Why Does Java's SimpleDateFormat parse this

Craig Warren picture Craig Warren · Apr 6, 2011 · Viewed 9.7k times · Source

Hi I've got a simple date format set up with a custom format string: MMddyy

and I give it the following value to parse: 4 1 01

I don't think it should parse this because of the spaces but the Simple Date Format is returning the date

April 4th 0001AD

any ideas why?

Answer

CodeClimber picture CodeClimber · Apr 6, 2011

This is expected behaviour - you are telling the DateFormat object to expect a 6 character String representation of a date and that is what you passed in. Spaces are parsed OK. However, if you used "4x1x01" you would get an error. Note that when parsing, leniency defaults to true e.g.

DateFormat df = new SimpleDateFormat("MMddyy");
Date date = df.parse("4 1 01"); // runs successfully (as you know)

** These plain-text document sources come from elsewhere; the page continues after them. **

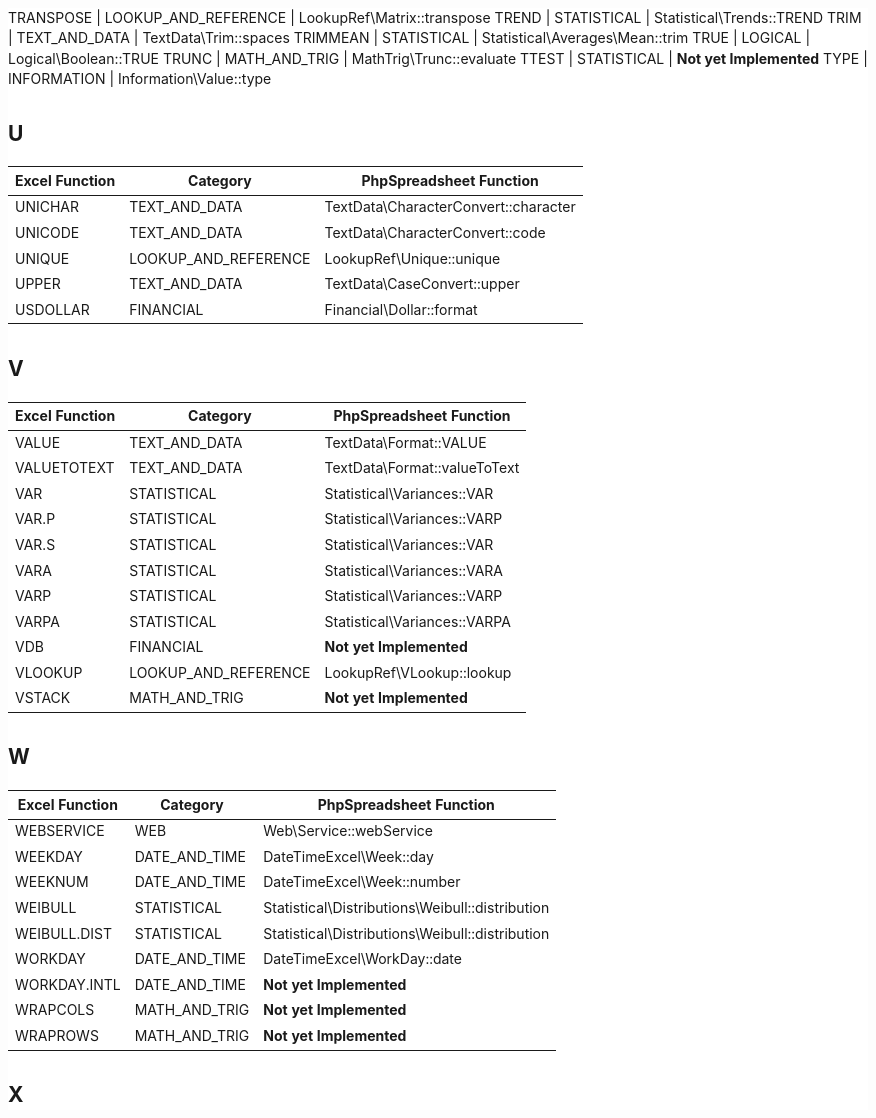 TRANSPOSE                | LOOKUP_AND_REFERENCE  | LookupRef\Matrix::transpose
TREND                    | STATISTICAL           | Statistical\Trends::TREND
TRIM                     | TEXT_AND_DATA         | TextData\Trim::spaces
TRIMMEAN                 | STATISTICAL           | Statistical\Averages\Mean::trim
TRUE                     | LOGICAL               | Logical\Boolean::TRUE
TRUNC                    | MATH_AND_TRIG         | MathTrig\Trunc::evaluate
TTEST                    | STATISTICAL           | **Not yet Implemented**
TYPE                     | INFORMATION           | Information\Value::type

## U

Excel Function           | Category              | PhpSpreadsheet Function
-------------------------|-----------------------|--------------------------------------
UNICHAR                  | TEXT_AND_DATA         | TextData\CharacterConvert::character
UNICODE                  | TEXT_AND_DATA         | TextData\CharacterConvert::code
UNIQUE                   | LOOKUP_AND_REFERENCE  | LookupRef\Unique::unique
UPPER                    | TEXT_AND_DATA         | TextData\CaseConvert::upper
USDOLLAR                 | FINANCIAL             | Financial\Dollar::format

## V

Excel Function           | Category              | PhpSpreadsheet Function
-------------------------|-----------------------|--------------------------------------
VALUE                    | TEXT_AND_DATA         | TextData\Format::VALUE
VALUETOTEXT              | TEXT_AND_DATA         | TextData\Format::valueToText
VAR                      | STATISTICAL           | Statistical\Variances::VAR
VAR.P                    | STATISTICAL           | Statistical\Variances::VARP
VAR.S                    | STATISTICAL           | Statistical\Variances::VAR
VARA                     | STATISTICAL           | Statistical\Variances::VARA
VARP                     | STATISTICAL           | Statistical\Variances::VARP
VARPA                    | STATISTICAL           | Statistical\Variances::VARPA
VDB                      | FINANCIAL             | **Not yet Implemented**
VLOOKUP                  | LOOKUP_AND_REFERENCE  | LookupRef\VLookup::lookup
VSTACK                   | MATH_AND_TRIG         | **Not yet Implemented**

## W

Excel Function           | Category              | PhpSpreadsheet Function
-------------------------|-----------------------|--------------------------------------
WEBSERVICE               | WEB                   | Web\Service::webService
WEEKDAY                  | DATE_AND_TIME         | DateTimeExcel\Week::day
WEEKNUM                  | DATE_AND_TIME         | DateTimeExcel\Week::number
WEIBULL                  | STATISTICAL           | Statistical\Distributions\Weibull::distribution
WEIBULL.DIST             | STATISTICAL           | Statistical\Distributions\Weibull::distribution
WORKDAY                  | DATE_AND_TIME         | DateTimeExcel\WorkDay::date
WORKDAY.INTL             | DATE_AND_TIME         | **Not yet Implemented**
WRAPCOLS                 | MATH_AND_TRIG         | **Not yet Implemented**
WRAPROWS                 | MATH_AND_TRIG         | **Not yet Implemented**

## X

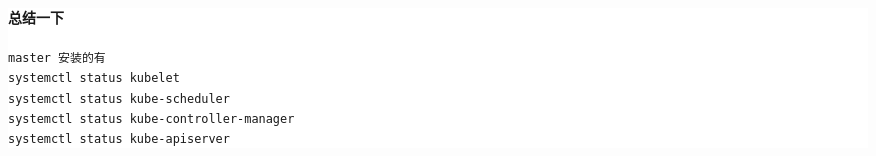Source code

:  
#### 总结一下
     
    master 安装的有
    systemctl status kubelet 
    systemctl status kube-scheduler 
    systemctl status kube-controller-manager
    systemctl status kube-apiserver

DateFormat df = new SimpleDateFormat("MMddyy");
Date date = df.parse("41 01"); // 5 character String - runs successfully

DateFormat df = new SimpleDateFormat("MMddyy");
df.setLenient(false);
Date date = df.parse("41 01"); // 5 character String - causes exception

DateFormat df = new SimpleDateFormat("MMddyy");
Date date = df.parse("999999"); // 6 character String - runs successfully

DateFormat df = new SimpleDateFormat("MMddyy");
df.setLenient(false);
Date date = df.parse("999999"); // 6 character String - causes exception

When leniency is set to true (the default behaviour), the parse makes an effort to decipher invalid input e.g. the 35th day of a 31 day month becomes the 4th day of the next month.